An exchange of short statements Saturday evening tells the story.

Boehner: “Despite good-faith efforts to find common ground, the White House will not pursue a bigger debt reduction agreement without tax hikes…. I believe the best approach may be to focus on producing a smaller measure, based on the cuts identified in the Biden-led negotiations, that still meets our call for spending reforms and cuts greater than the amount of any debt limit increase.”

White House communications director Dan Pfeiffer replied: “The president believes that solving our fiscal problems is an economic imperative.
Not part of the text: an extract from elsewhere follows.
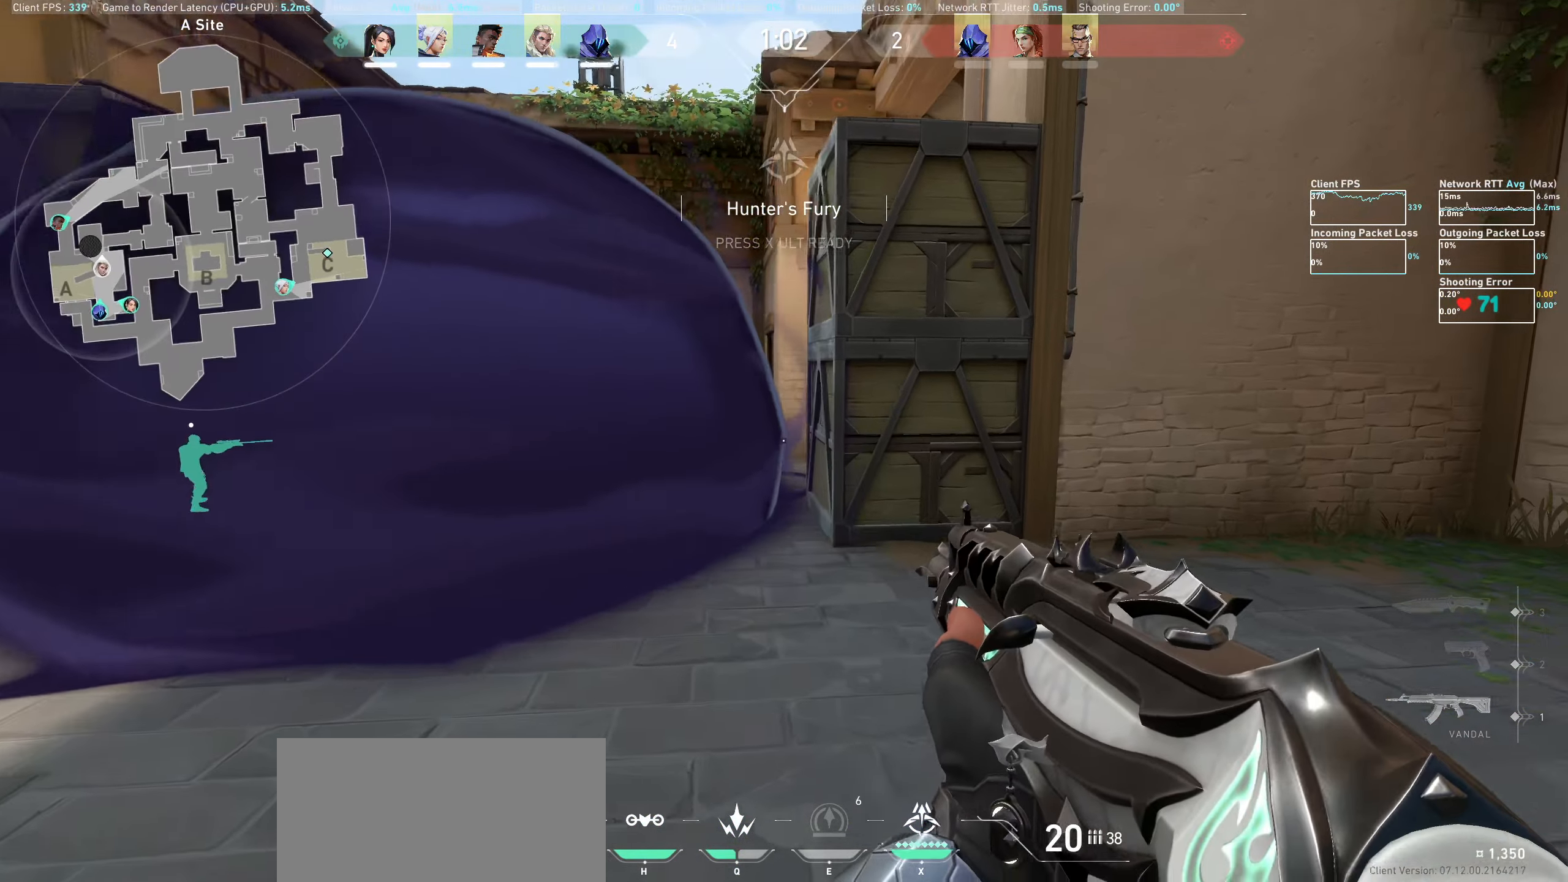
{"keys": ["d"], "mouse": [], "events": [[67, "w", "up"]]}
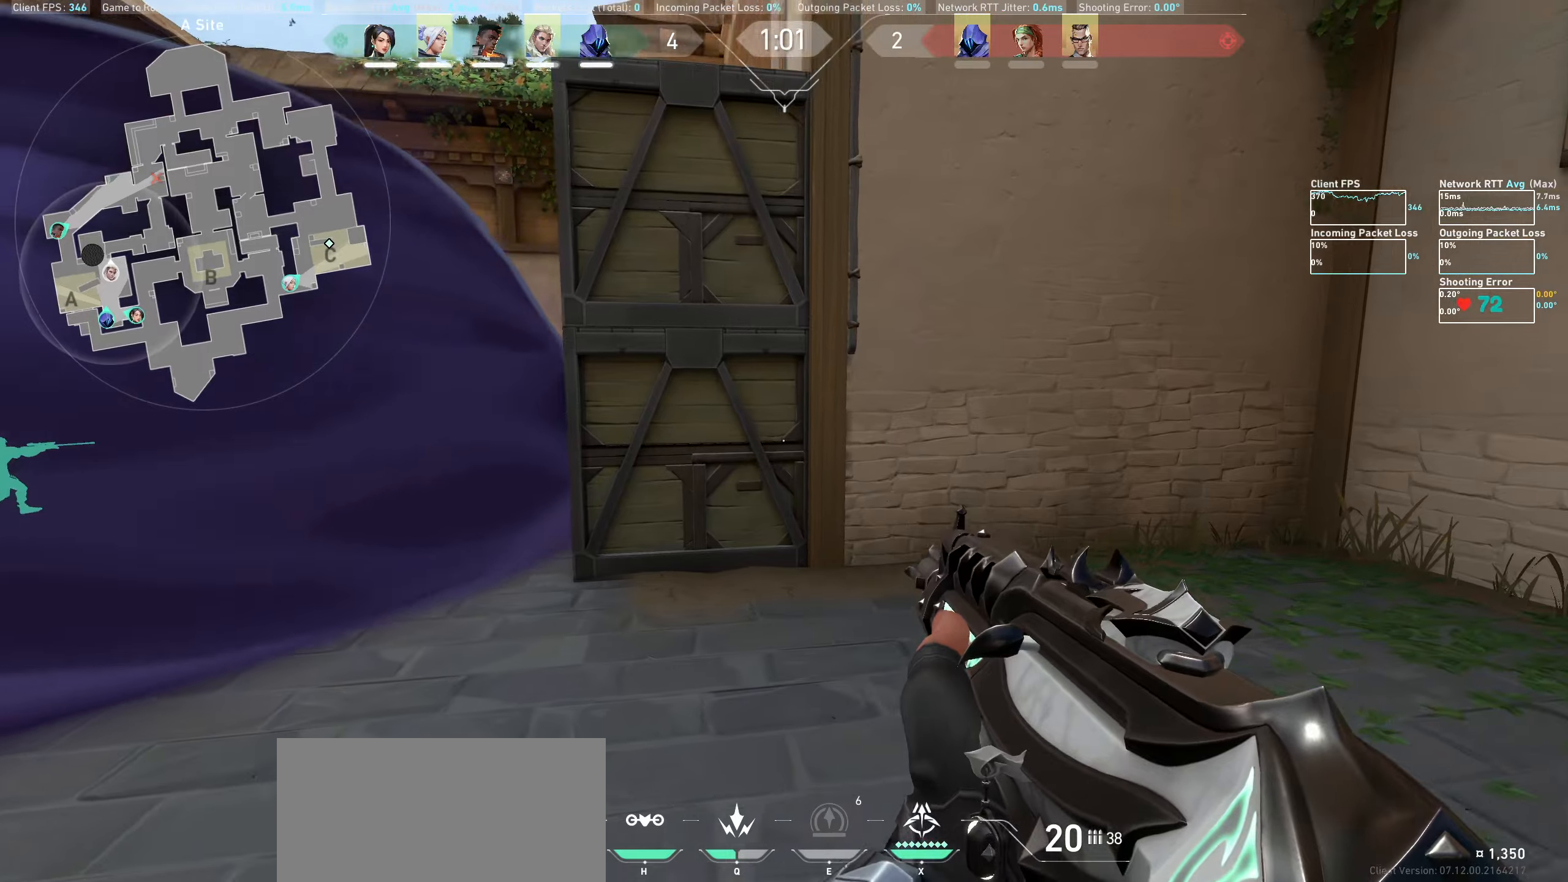
{"keys": ["d", "shift"], "mouse": [], "events": [[167, "w", "down"], [300, "shift", "down"], [417, "w", "up"]]}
But in order to do that, we cannot ask the middle-class and seniors to bear all the burden of higher costs and budget cuts…. We need a balanced approach that asks the very wealthiest and special interests to pay their fair share as well, and we believe the American people agree.”

The White House can cite some polling data for its position here.

“Two-thirds (67 percent) approve of making more of high earners’ income subject to Social Security tax, and nearly as many approve of raising taxes on incomes of over $250,000 (66 percent), reducing military commitments overseas (65 percent) and limiting tax deductions for large corporations (62 percent),” the Pew Research Center reported last month.

“Notably,” Pew found, “Republicans are as likely as Democrats to approve of limiting corporate tax deductions.”

Still, any kind of tax increases – whether it be a greater tax bite on the wealthy or on corporations seen as “job creators” – is off the table as far as large numbers of Republican House members are concerned.

So the fall-back position looks likely to be what Boehner was referring to – the bipartisan congressional discussions led by Vice President Joe Biden that had identified about $2 trillion in deficit reductions by cutting spending.

Election politics are strongly at play here – especially regarding Obama’s reelection bid.

His disapproval rating now matches his approval rating. One big reason: public economic optimism is now at its lowest point since July 2008, shortly before the financial crisis.

“The percentage saying they expect the economy to be better a year from now has fallen 13 points since April 2010 (from 42 percent to 29 percent) and is at the lowest point since Obama took office,” the Pew reports. And that was before Friday’s anemic jobs and unemployment figures for June were released.

At 6 pm Sunday, congressional leaders of both parties are scheduled to meet with Obama at the White House. The numbers they face are sobering: a $1.5 trillion budget deficit and a national debt that now exceeds the $14.3 trillion set by Congress. Closely related: a jobless figure that’s just edged up to 9.2 percent.

Meanwhile, the clock ticks toward the Treasury Department’s August 2 deadline for raising the debt limit.

“Failure is not an option,” Treasury Secretary Tim Geithner said on CBS’ Face the Nation. “The question is how good a deal it’s going to be.”